Repeated measurement of anything can have an effect on subjects. If study subjects are exposed to a large number of questionnaires, observations, etc., they may become tired of the procedures or are so accustomed to them that their performance is altered. Consequently, data obtained from such a complex study may apply only to others involved in similar complex conditions.
A final threat to external validity would result in the case of an interaction between history and treatment effect. In this case, there is something unique about the time and place that makes the treatment more (or less) effective, and thus not widely generalizable. For example, an intervention to increase safety behaviors may only be effective for teams who have recently experienced an accident; the intervention may be ineffective with teams not having had this experience recently.

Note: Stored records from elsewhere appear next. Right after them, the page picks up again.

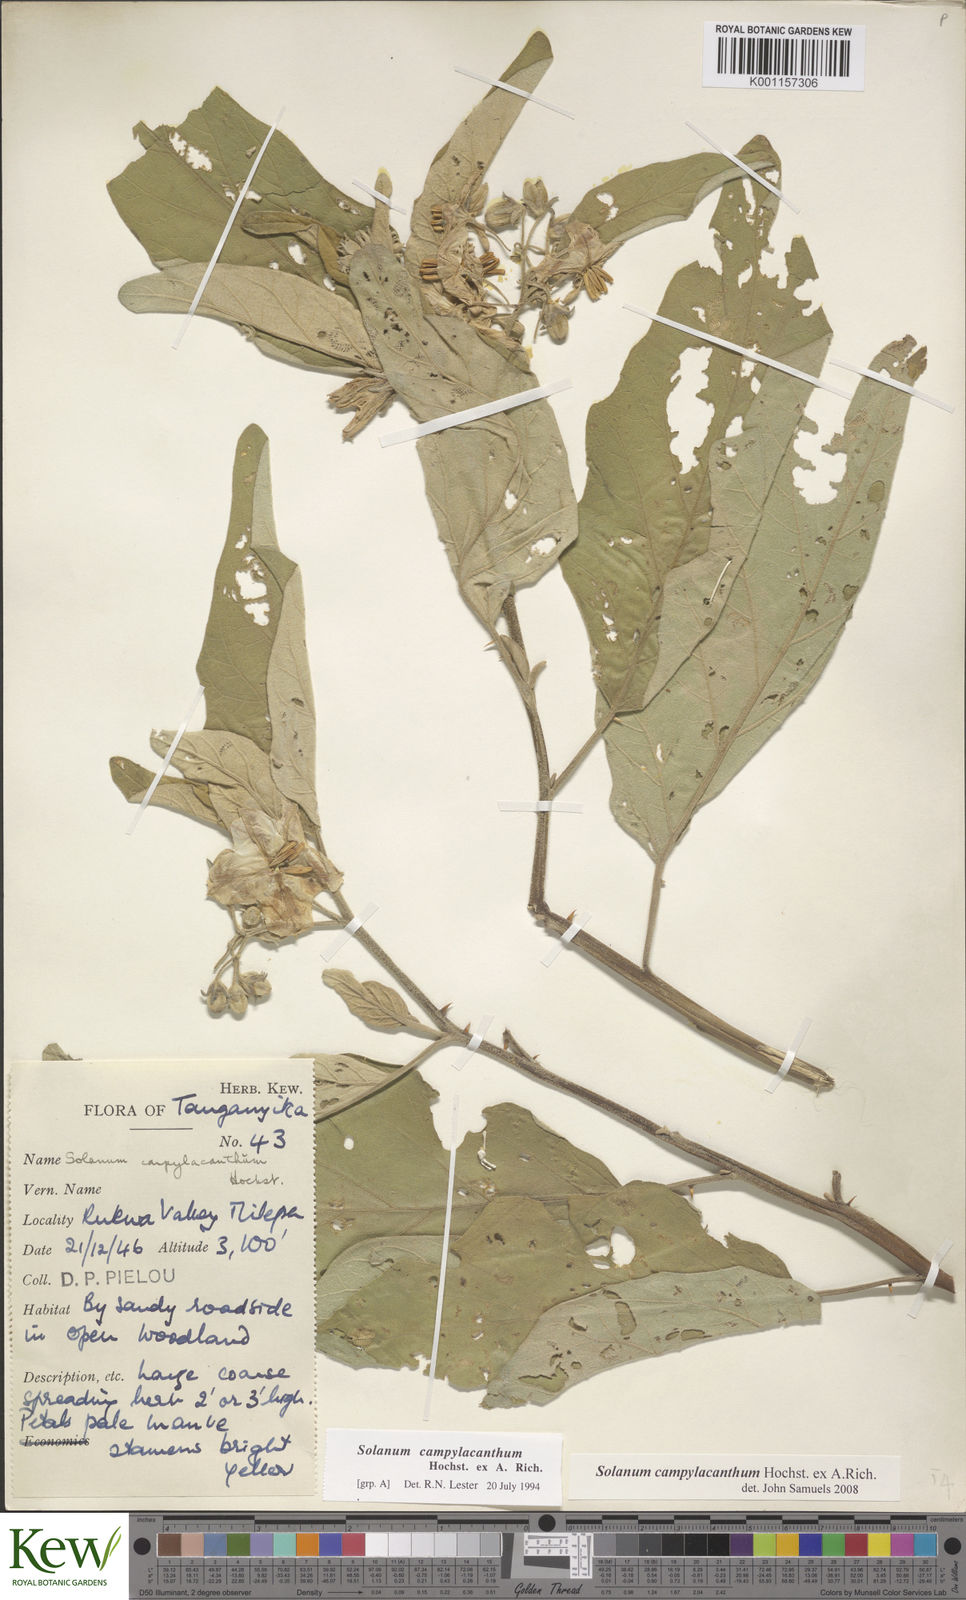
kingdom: Plantae
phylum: Tracheophyta
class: Magnoliopsida
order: Solanales
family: Solanaceae
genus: Solanum
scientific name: Solanum campylacanthum
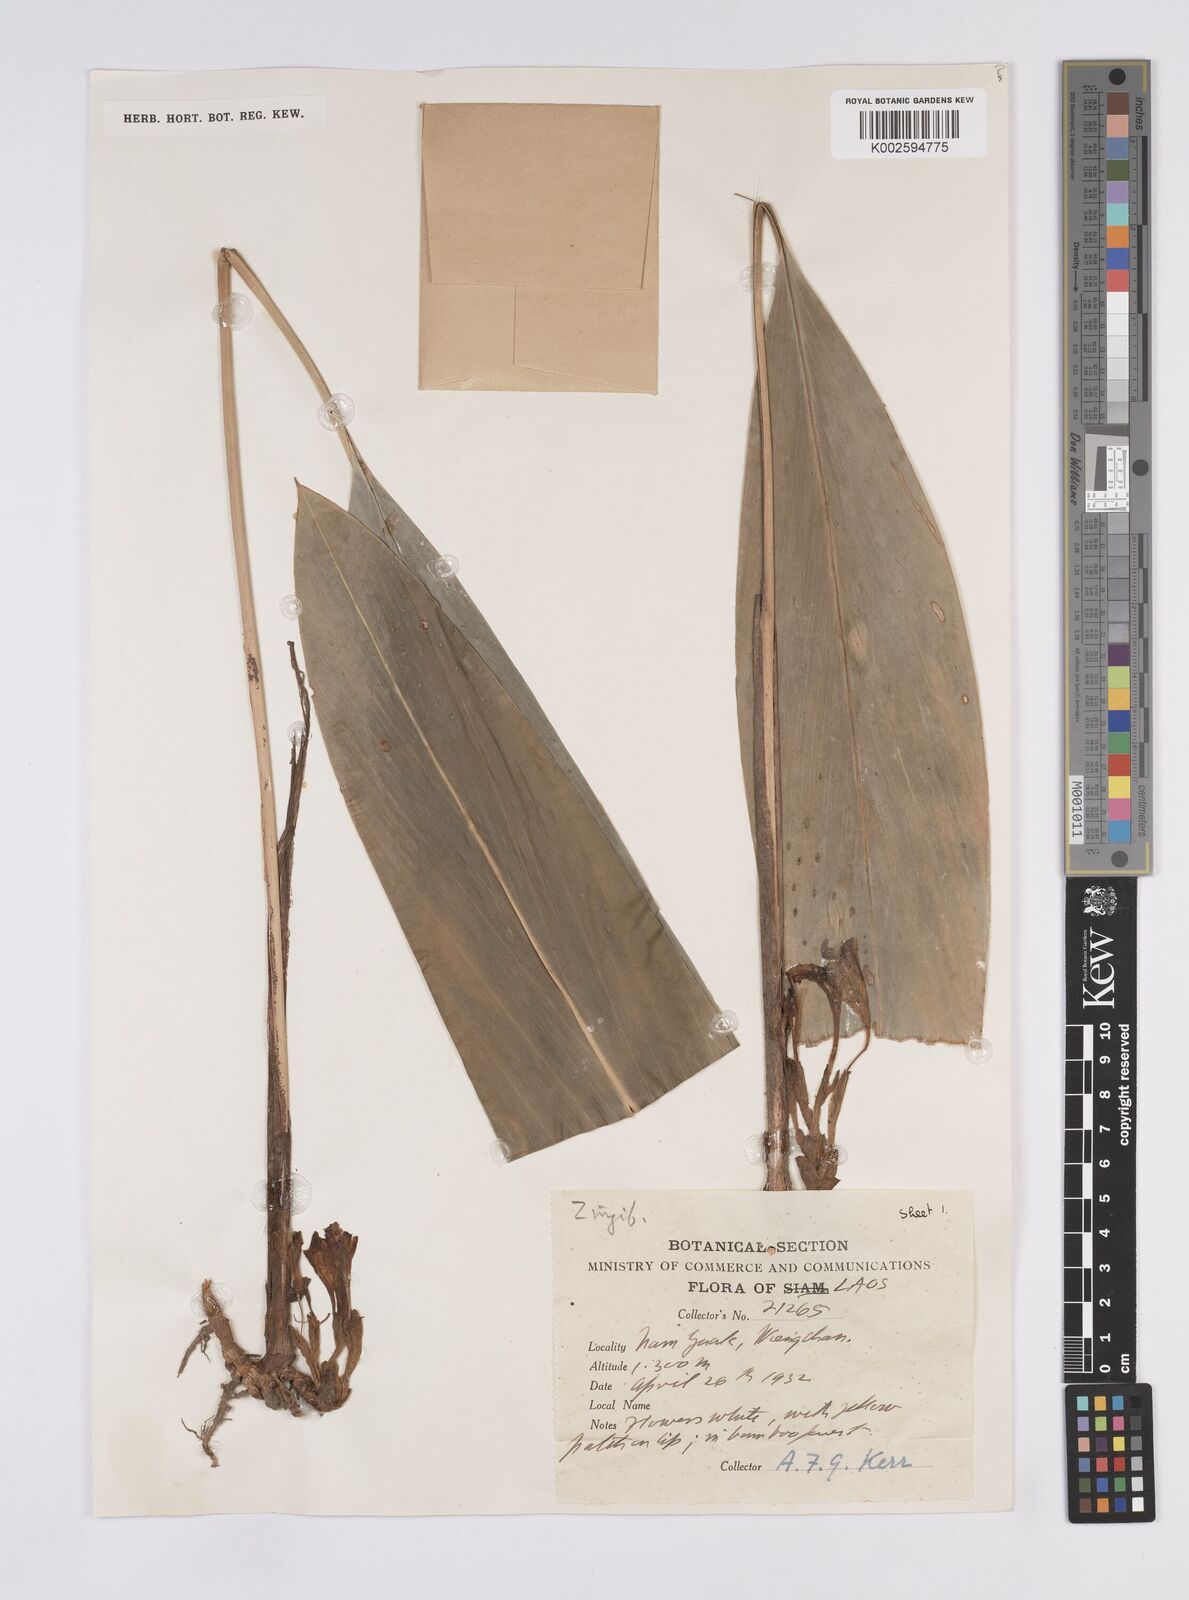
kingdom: Plantae
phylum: Tracheophyta
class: Liliopsida
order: Zingiberales
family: Zingiberaceae
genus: Amomum
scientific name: Amomum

The goals of most research are to investigate a small sample of subjects, determine the outcome of the study intervention, and be able to generalize the findings to a broad group (eg, the general population). Internal validity is the degree to which the findings accurately reflect reality. External validity is the degree to which the results can be generalized to other groups. The ability to limit sample size while maintaining internal and external validity will decrease the time and cost of most studies.
However, balancing these needs is often a challenge. Changes to increase one will often decrease the other. Samples recruited using nonrandom techniques are easier to obtain, but limit the external validity of the study because of greater potential for bias in subject selection. Restrictive inclusion/exclusion criteria can be used to maximize the internal validity of the study by minimizing potential confounding variables. But if they excessively narrow the population of interest, they can decrease the external validity of the results. Thus researchers must maintain an awareness of the need to balance all considerations related to internal and external validity when designing a study.
No one design will meet all needs, at all times. However, a researcher with a strong understanding of the issues will be able to design an effective study and defend the resulting conclusions.